## EXERCISE
Reproduce the forum thread about the new kids word for word, from "## LiddleGoteGurl (Nov" up to and including "the spotted hiney!".

## SOURCE PASSAGE
□ □ □ □ □
# New kids for Stinkerbelle



## StaceyRosado (Oct 5, 2007)

Maybellene and Izzy kidded, check out their kids

Maybellene had a single doeling:






Izzy's twins


----------



## liz (Oct 5, 2007)

How cute! The twins are as black as their mom! I like the first babies white butt!


----------



## trob1 (Oct 5, 2007)

cute, cute, cute!


----------



## alyssa_romine (Oct 5, 2007)

They are so Cute!!!!


----------



## enjoytheride (Oct 5, 2007)

I love the little doeling with the spotted bottum- adorable.


----------



## FarmGirl18 (Oct 5, 2007)

They are SO cute!! Congrats!


----------



## LiddleGoteGurl (Nov 29, 2007)

Awww! They are adorable! Congrats Stinkerbelle!! .


----------



## kelebek (Oct 5, 2007)

Congrats Stacey!!!

I love the spotted hiney!


----------



## getchagoat (Julie) (Oct 5, 2007)

Nice markings!!


----------



## Hailee's Herd (Oct 5, 2007)

They are soo cute! Congrats! 
Love the name Izzy, I used to have one named that.


----------



## Muddy Creek Farm (Oct 5, 2007)

Oh my! I love the spooted hiney too!
□ □ □ □ □
## DATA
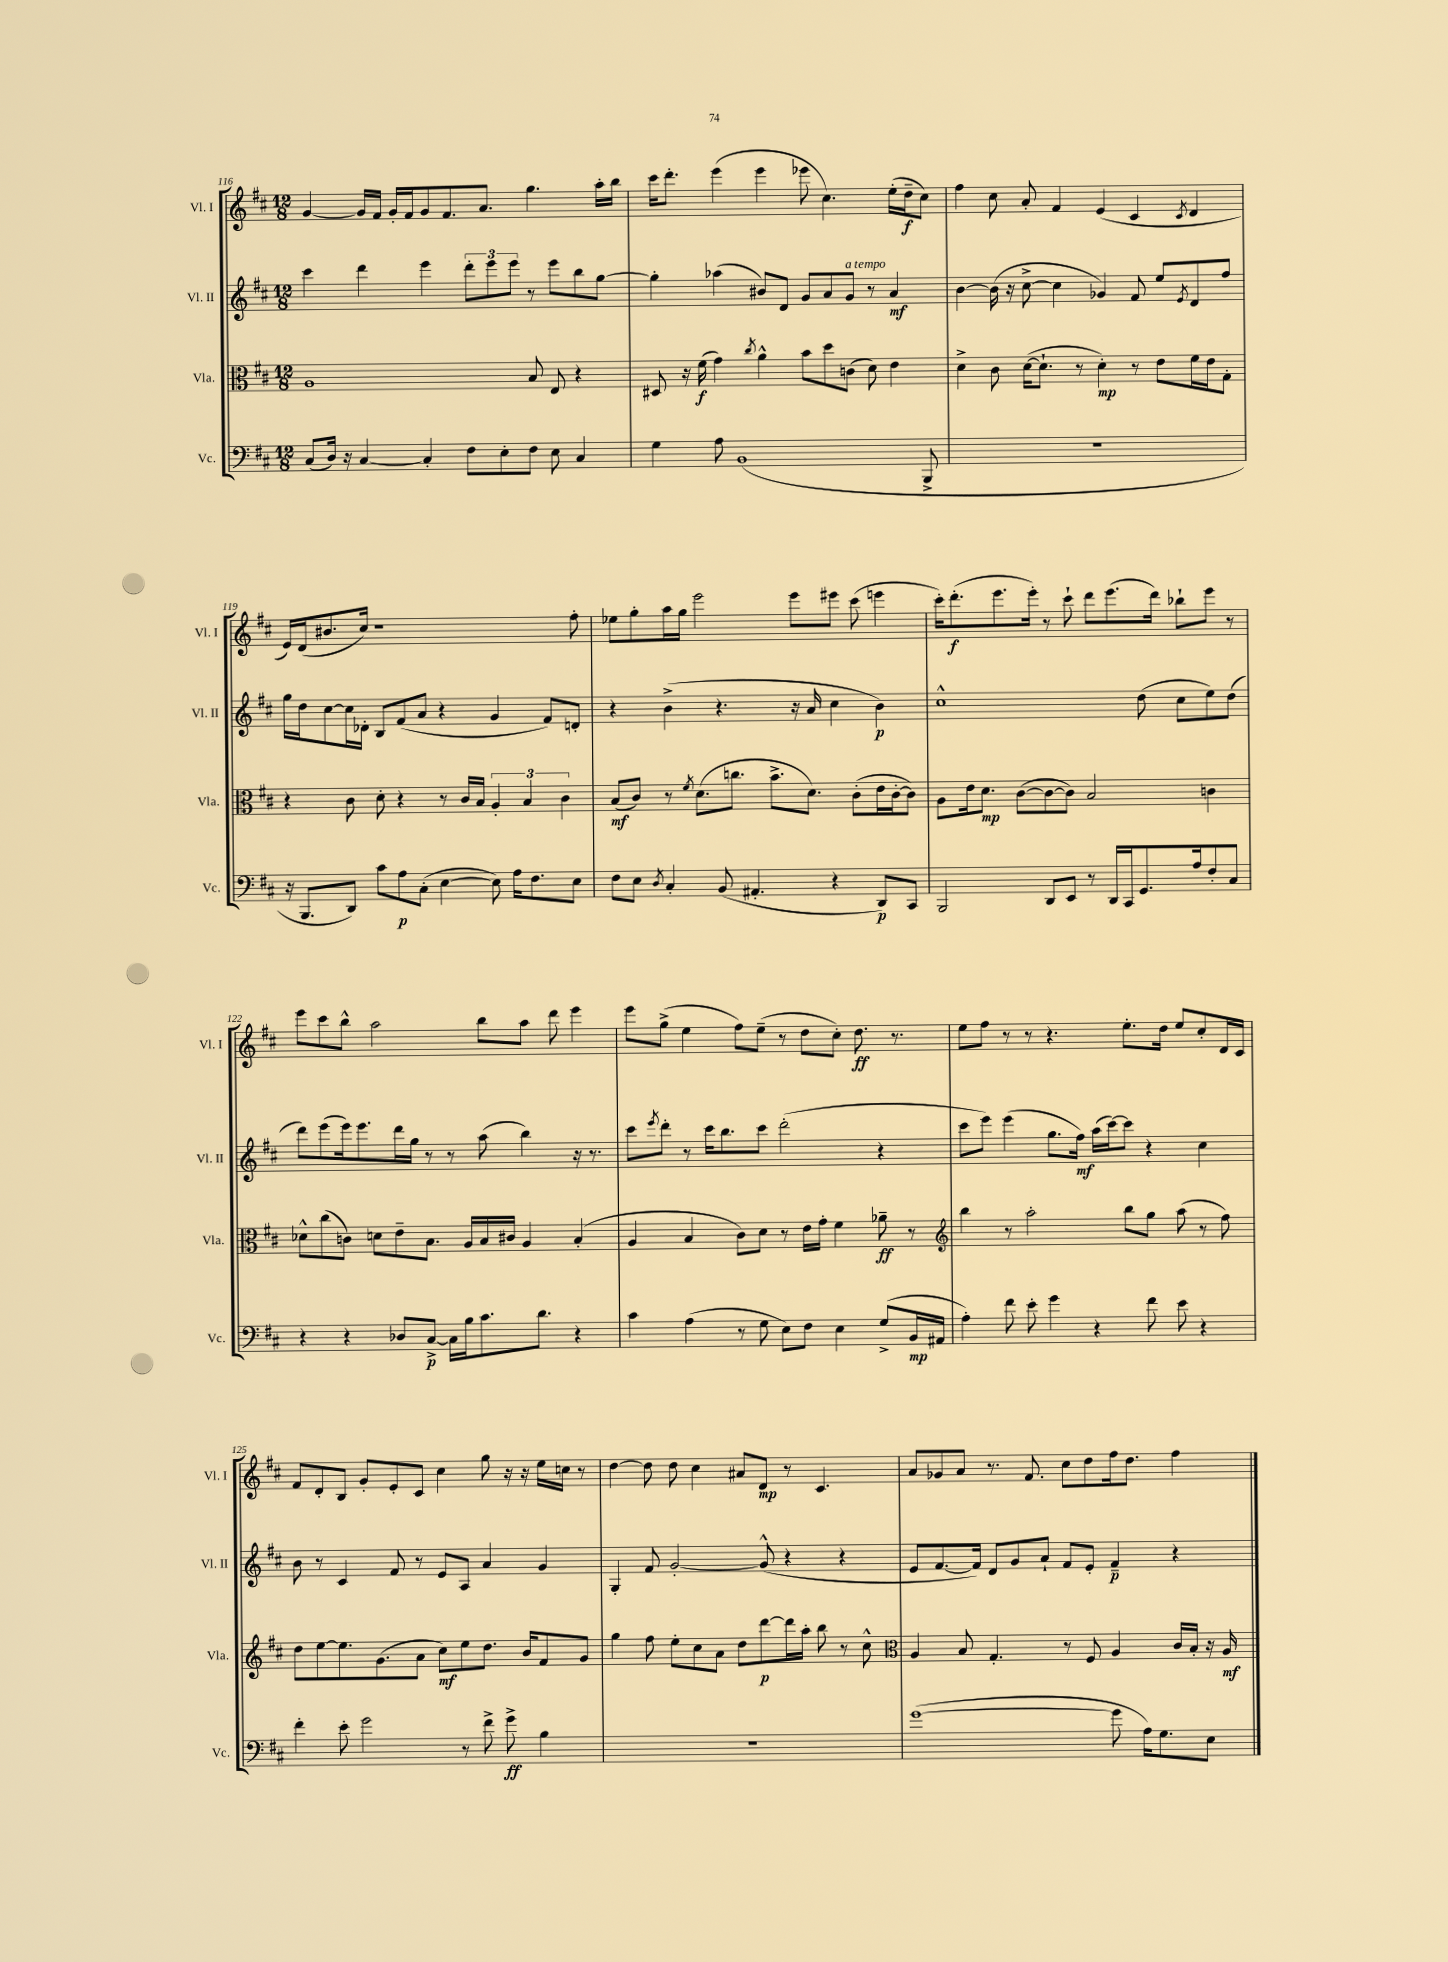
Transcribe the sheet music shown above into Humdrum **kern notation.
□ □ □ □ □
## RESPONSE TO THE TASK
## LiddleGoteGurl (Nov 29, 2007)

Awww! They are adorable! Congrats Stinkerbelle!! .


----------



## kelebek (Oct 5, 2007)

Congrats Stacey!!!

I love the spotted hiney!